◆ **Work to be completed**: Take from the entries below the stretch from the line with "pinky mcp: (244, 264)" through the line with "ring dip: (115, 320)", and return it exactly, leaving the pictures out.

◆ **Body or hand keypoint data**:
▼▼▼

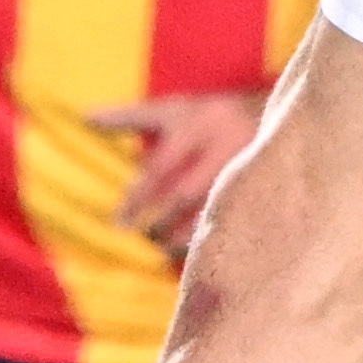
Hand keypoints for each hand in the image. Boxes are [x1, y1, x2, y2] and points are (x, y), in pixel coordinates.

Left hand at [89, 88, 264, 256]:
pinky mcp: (263, 187)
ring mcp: (248, 167)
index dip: (138, 198)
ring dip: (185, 236)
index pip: (160, 167)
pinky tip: (196, 252)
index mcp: (197, 123)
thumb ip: (130, 117)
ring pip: (212, 211)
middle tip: (142, 239)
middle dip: (161, 222)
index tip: (118, 223)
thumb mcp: (173, 109)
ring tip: (163, 250)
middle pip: (185, 193)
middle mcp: (223, 144)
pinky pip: (236, 220)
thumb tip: (84, 118)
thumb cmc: (210, 115)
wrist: (277, 113)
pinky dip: (213, 237)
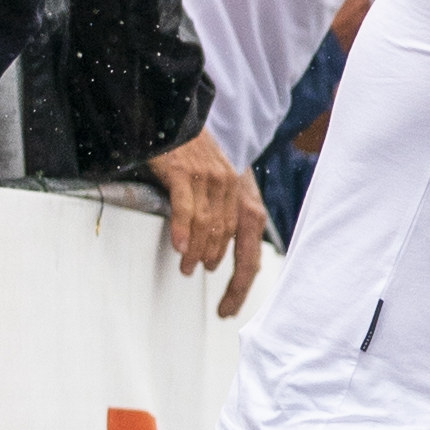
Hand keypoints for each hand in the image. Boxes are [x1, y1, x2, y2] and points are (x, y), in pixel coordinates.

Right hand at [148, 129, 264, 315]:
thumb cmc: (197, 160)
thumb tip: (216, 255)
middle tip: (200, 281)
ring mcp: (210, 181)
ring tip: (187, 268)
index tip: (228, 308)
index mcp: (244, 200)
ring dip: (198, 252)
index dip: (241, 283)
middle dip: (218, 268)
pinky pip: (187, 208)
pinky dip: (184, 230)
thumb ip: (223, 217)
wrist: (179, 122)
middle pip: (230, 242)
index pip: (250, 251)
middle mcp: (232, 191)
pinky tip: (180, 248)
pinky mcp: (186, 173)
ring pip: (208, 227)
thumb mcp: (221, 188)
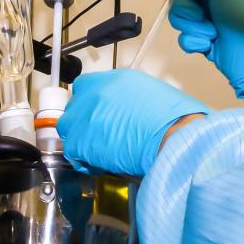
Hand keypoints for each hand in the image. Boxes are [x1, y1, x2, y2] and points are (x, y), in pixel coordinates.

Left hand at [60, 69, 210, 176]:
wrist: (174, 138)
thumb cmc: (175, 120)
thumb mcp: (152, 95)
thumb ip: (129, 99)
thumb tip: (125, 111)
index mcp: (113, 80)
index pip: (86, 87)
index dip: (91, 103)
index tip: (98, 115)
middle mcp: (94, 94)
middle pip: (75, 107)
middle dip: (84, 121)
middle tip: (100, 135)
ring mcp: (84, 117)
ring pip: (68, 128)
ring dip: (81, 139)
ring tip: (99, 151)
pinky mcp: (81, 142)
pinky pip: (72, 152)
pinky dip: (84, 160)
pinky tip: (101, 164)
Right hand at [156, 0, 243, 97]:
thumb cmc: (243, 20)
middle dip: (188, 10)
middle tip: (202, 17)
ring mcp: (203, 19)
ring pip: (178, 18)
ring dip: (194, 28)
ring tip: (211, 34)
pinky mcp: (199, 38)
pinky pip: (183, 37)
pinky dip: (194, 42)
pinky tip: (208, 46)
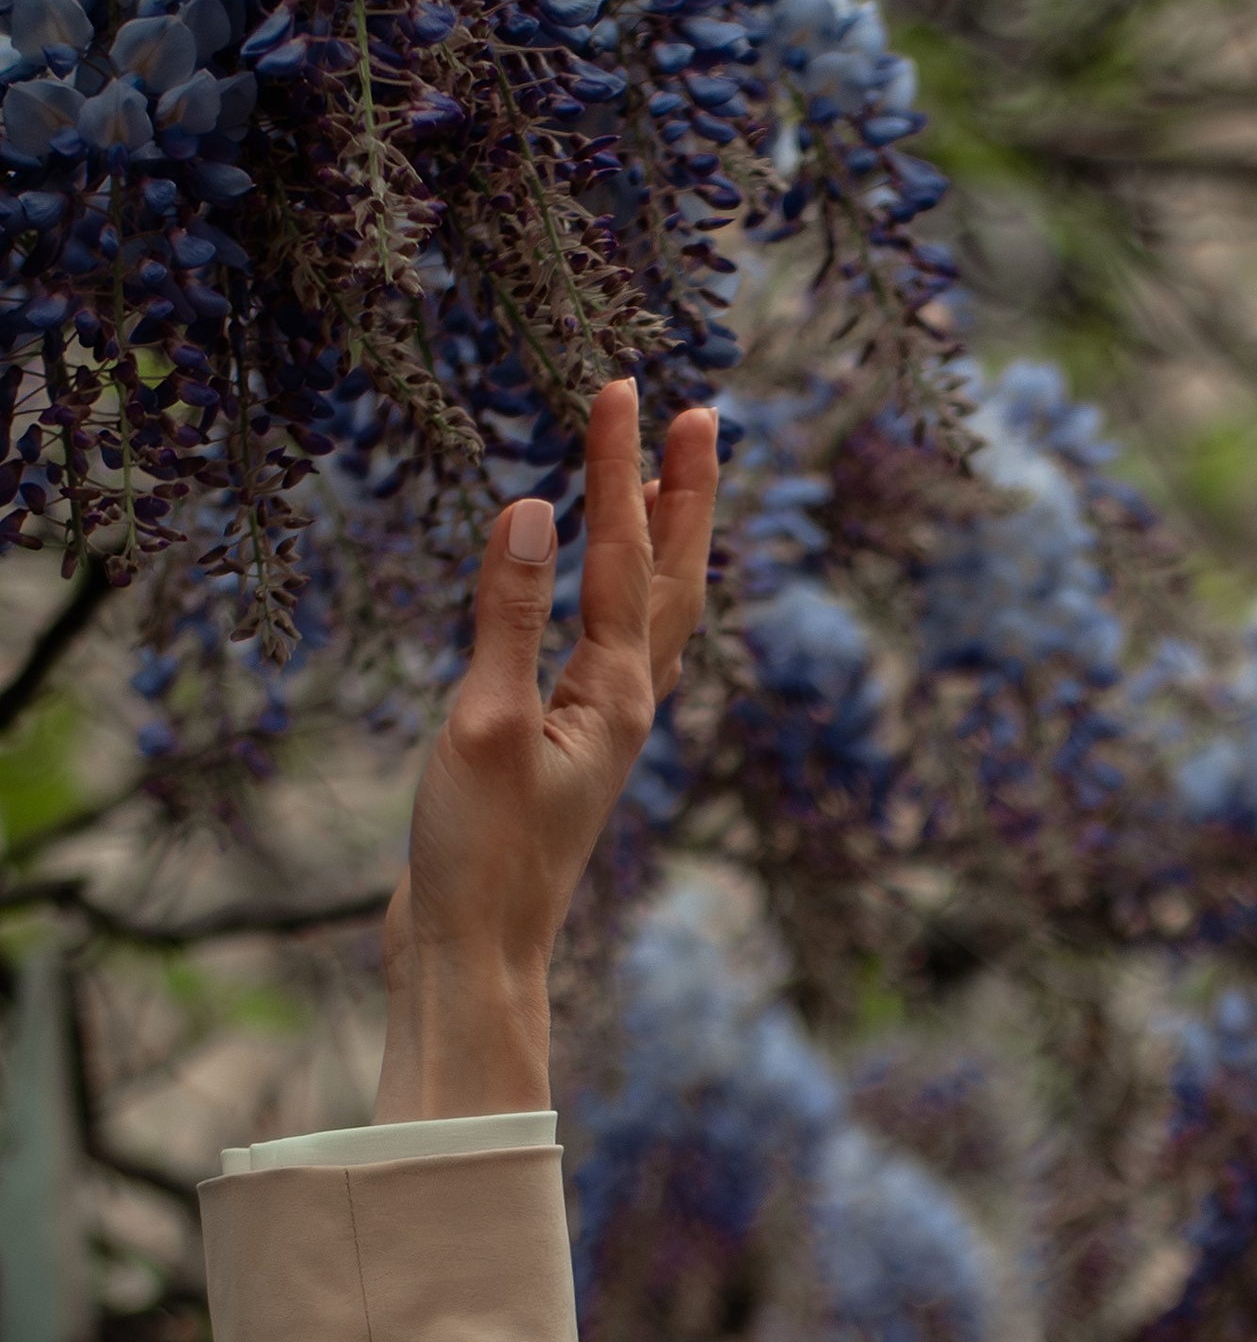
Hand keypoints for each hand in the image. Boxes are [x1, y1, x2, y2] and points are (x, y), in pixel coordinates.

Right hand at [375, 381, 720, 1119]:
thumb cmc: (480, 855)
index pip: (626, 556)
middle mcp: (627, 707)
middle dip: (683, 496)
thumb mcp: (485, 724)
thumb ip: (506, 617)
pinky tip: (593, 587)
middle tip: (698, 416)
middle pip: (672, 581)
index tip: (621, 388)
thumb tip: (527, 511)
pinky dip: (614, 597)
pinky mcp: (565, 750)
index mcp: (619, 696)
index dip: (620, 468)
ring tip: (665, 482)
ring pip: (649, 617)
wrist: (474, 953)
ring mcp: (601, 730)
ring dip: (661, 544)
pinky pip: (609, 647)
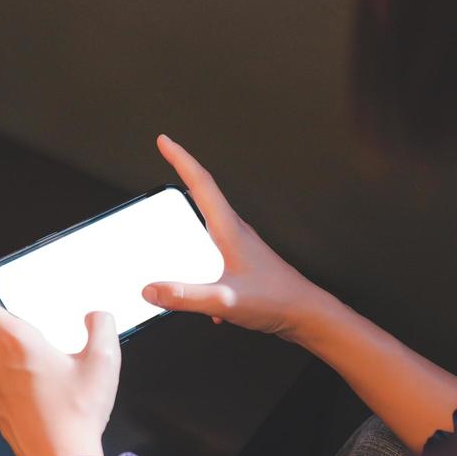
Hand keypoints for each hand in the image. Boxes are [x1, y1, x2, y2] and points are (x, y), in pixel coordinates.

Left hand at [0, 273, 121, 455]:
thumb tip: (97, 316)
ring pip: (0, 359)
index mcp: (17, 343)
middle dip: (16, 327)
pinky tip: (48, 392)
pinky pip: (5, 384)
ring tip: (52, 365)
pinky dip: (21, 381)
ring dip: (20, 357)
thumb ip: (101, 327)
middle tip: (43, 330)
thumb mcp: (103, 362)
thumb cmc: (77, 414)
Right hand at [143, 135, 315, 341]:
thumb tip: (151, 290)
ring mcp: (241, 247)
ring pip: (209, 224)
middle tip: (169, 159)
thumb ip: (185, 296)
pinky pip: (215, 252)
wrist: (305, 314)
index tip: (165, 141)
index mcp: (229, 231)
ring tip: (172, 222)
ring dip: (191, 217)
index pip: (201, 184)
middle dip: (185, 176)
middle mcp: (235, 233)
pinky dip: (200, 262)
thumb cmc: (275, 301)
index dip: (181, 159)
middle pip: (205, 196)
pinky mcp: (244, 264)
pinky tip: (199, 294)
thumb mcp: (224, 300)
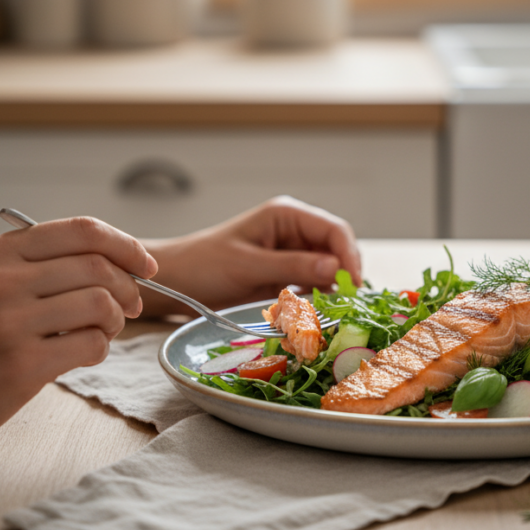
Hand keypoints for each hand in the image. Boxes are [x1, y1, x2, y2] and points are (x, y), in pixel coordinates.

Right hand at [0, 217, 155, 454]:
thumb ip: (43, 265)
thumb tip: (119, 262)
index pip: (83, 230)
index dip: (126, 245)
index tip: (146, 266)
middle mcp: (3, 280)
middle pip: (98, 266)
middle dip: (128, 287)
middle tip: (129, 308)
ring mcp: (11, 321)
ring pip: (100, 303)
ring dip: (115, 320)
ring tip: (101, 332)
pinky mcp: (22, 363)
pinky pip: (91, 343)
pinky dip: (100, 349)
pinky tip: (84, 355)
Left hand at [144, 196, 360, 310]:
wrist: (177, 281)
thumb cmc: (204, 265)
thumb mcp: (248, 266)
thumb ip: (293, 266)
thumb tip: (336, 268)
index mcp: (286, 215)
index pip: (334, 230)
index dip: (349, 256)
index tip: (353, 285)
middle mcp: (294, 230)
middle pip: (337, 250)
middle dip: (343, 275)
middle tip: (345, 305)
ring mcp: (291, 253)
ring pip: (328, 270)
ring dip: (331, 291)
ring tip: (328, 313)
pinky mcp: (285, 275)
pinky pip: (313, 286)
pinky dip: (316, 300)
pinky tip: (311, 315)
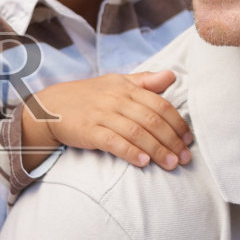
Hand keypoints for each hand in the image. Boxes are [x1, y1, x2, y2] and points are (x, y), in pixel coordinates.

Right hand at [22, 70, 191, 168]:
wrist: (50, 106)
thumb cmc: (88, 96)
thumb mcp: (116, 82)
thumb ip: (145, 81)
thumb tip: (172, 75)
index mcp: (127, 87)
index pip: (160, 105)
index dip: (178, 123)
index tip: (189, 140)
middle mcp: (116, 99)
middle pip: (152, 120)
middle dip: (172, 141)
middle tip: (185, 158)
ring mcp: (102, 115)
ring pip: (137, 132)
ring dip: (157, 150)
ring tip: (171, 164)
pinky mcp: (89, 131)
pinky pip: (114, 142)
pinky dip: (130, 152)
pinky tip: (143, 162)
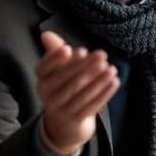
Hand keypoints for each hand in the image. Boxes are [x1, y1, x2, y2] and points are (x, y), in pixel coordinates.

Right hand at [35, 31, 119, 155]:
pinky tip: (114, 82)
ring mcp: (60, 109)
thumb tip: (46, 34)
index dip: (55, 59)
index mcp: (41, 78)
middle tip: (101, 55)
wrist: (64, 120)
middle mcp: (46, 94)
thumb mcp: (58, 68)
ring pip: (80, 93)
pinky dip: (104, 94)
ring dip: (98, 80)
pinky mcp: (75, 119)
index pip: (44, 67)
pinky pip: (91, 106)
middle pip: (66, 80)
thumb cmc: (63, 84)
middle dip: (85, 66)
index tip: (71, 49)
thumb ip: (56, 50)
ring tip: (111, 69)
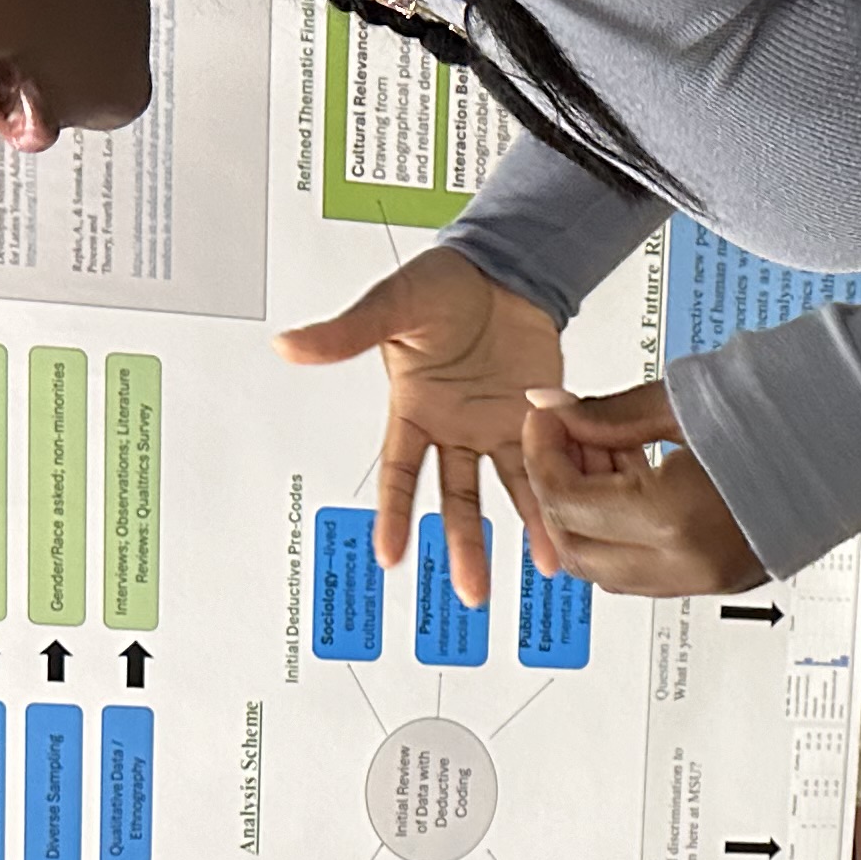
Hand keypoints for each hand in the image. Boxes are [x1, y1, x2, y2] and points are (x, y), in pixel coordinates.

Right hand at [273, 248, 562, 609]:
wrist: (502, 265)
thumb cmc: (444, 282)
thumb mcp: (393, 307)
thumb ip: (345, 334)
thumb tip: (288, 344)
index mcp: (413, 409)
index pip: (400, 473)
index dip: (394, 514)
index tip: (389, 557)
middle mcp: (453, 428)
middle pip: (457, 499)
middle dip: (463, 546)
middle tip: (472, 593)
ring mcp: (495, 426)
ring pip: (506, 491)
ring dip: (522, 532)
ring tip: (542, 571)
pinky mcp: (535, 418)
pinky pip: (546, 464)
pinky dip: (557, 492)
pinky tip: (572, 523)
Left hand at [519, 382, 769, 598]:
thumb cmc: (799, 404)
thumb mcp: (684, 400)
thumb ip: (606, 413)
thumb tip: (552, 407)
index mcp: (674, 517)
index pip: (567, 504)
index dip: (543, 456)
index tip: (546, 419)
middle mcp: (688, 563)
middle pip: (579, 551)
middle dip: (557, 495)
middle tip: (562, 441)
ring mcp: (709, 579)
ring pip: (608, 572)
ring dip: (589, 519)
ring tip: (604, 456)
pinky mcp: (726, 579)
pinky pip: (647, 572)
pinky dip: (624, 534)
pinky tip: (636, 480)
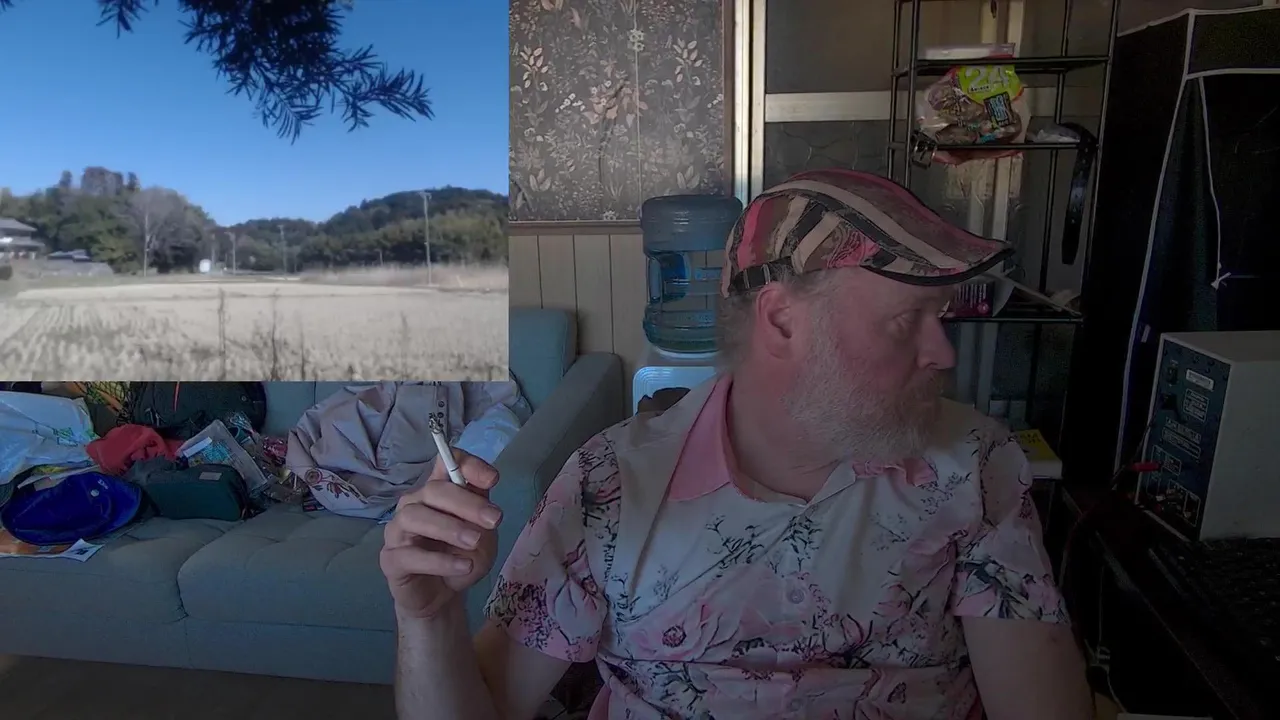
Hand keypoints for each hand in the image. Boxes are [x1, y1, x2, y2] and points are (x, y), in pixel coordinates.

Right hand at [380, 449, 502, 620]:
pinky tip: (463, 566)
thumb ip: (482, 509)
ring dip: (449, 528)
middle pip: (432, 489)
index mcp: (437, 492)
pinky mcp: (391, 560)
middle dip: (465, 503)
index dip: (468, 465)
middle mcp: (414, 504)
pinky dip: (439, 561)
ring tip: (474, 541)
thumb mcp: (483, 533)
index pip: (446, 464)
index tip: (492, 480)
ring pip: (414, 516)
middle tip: (493, 520)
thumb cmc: (462, 557)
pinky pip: (410, 555)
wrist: (443, 596)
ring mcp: (398, 531)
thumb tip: (486, 484)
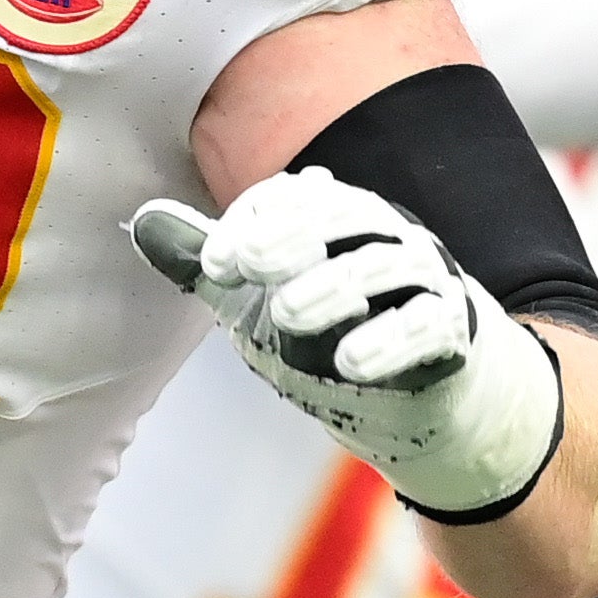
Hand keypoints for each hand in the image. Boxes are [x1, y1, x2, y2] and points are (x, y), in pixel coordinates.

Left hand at [129, 166, 561, 515]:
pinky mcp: (454, 333)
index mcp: (337, 218)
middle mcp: (384, 236)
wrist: (427, 400)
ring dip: (334, 285)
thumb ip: (206, 264)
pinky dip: (392, 340)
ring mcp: (425, 281)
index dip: (253, 220)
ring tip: (287, 315)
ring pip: (387, 264)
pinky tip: (351, 361)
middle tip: (244, 263)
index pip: (295, 198)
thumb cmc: (335, 335)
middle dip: (292, 234)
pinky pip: (430, 325)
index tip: (213, 262)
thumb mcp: (257, 301)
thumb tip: (143, 219)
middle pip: (344, 216)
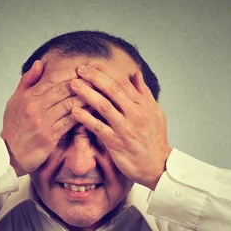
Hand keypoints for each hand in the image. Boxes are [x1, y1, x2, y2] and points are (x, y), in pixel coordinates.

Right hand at [0, 60, 88, 176]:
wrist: (8, 155)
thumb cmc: (13, 128)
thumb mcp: (14, 101)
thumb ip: (27, 82)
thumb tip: (39, 63)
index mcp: (27, 97)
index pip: (52, 78)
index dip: (70, 71)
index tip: (85, 67)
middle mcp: (34, 107)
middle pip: (63, 88)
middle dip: (82, 81)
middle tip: (98, 77)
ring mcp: (42, 122)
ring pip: (69, 104)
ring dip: (86, 98)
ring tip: (99, 93)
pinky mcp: (49, 136)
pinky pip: (70, 122)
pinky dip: (83, 115)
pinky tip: (93, 112)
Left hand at [70, 62, 171, 190]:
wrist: (157, 166)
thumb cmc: (155, 140)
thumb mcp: (156, 113)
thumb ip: (144, 93)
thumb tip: (136, 74)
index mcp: (143, 104)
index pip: (122, 82)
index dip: (106, 71)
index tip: (92, 64)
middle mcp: (134, 113)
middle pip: (112, 89)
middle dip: (94, 77)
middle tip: (79, 69)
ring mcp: (125, 128)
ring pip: (103, 105)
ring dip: (86, 93)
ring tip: (73, 84)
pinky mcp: (116, 143)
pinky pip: (98, 127)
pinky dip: (85, 118)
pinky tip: (74, 111)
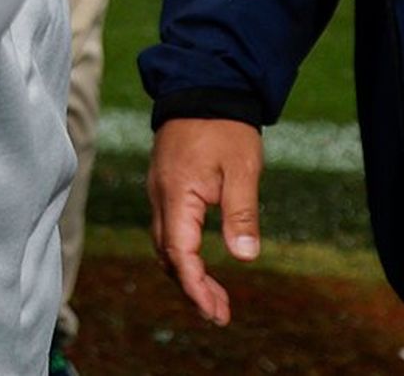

▲▲▲

◆ **Response to this task**:
pinky mcp: (244, 264)
pinky tip: (199, 294)
thumb mcp: (224, 300)
Hand keypoints for each hand in the image. Boxes are [x1, y1, x2, y2] and points are (x, y), in pixel coordinates.

Right hand at [0, 217, 155, 454]:
thumb ip: (43, 265)
thumb tip: (119, 262)
index pip: (83, 230)
index dip: (126, 245)
index tip: (146, 266)
middle mcp: (3, 280)
middle pip: (98, 266)
middle dip: (128, 287)
middle tip: (129, 308)
ring mcp: (11, 321)
ring pip: (100, 303)
ring dip: (115, 320)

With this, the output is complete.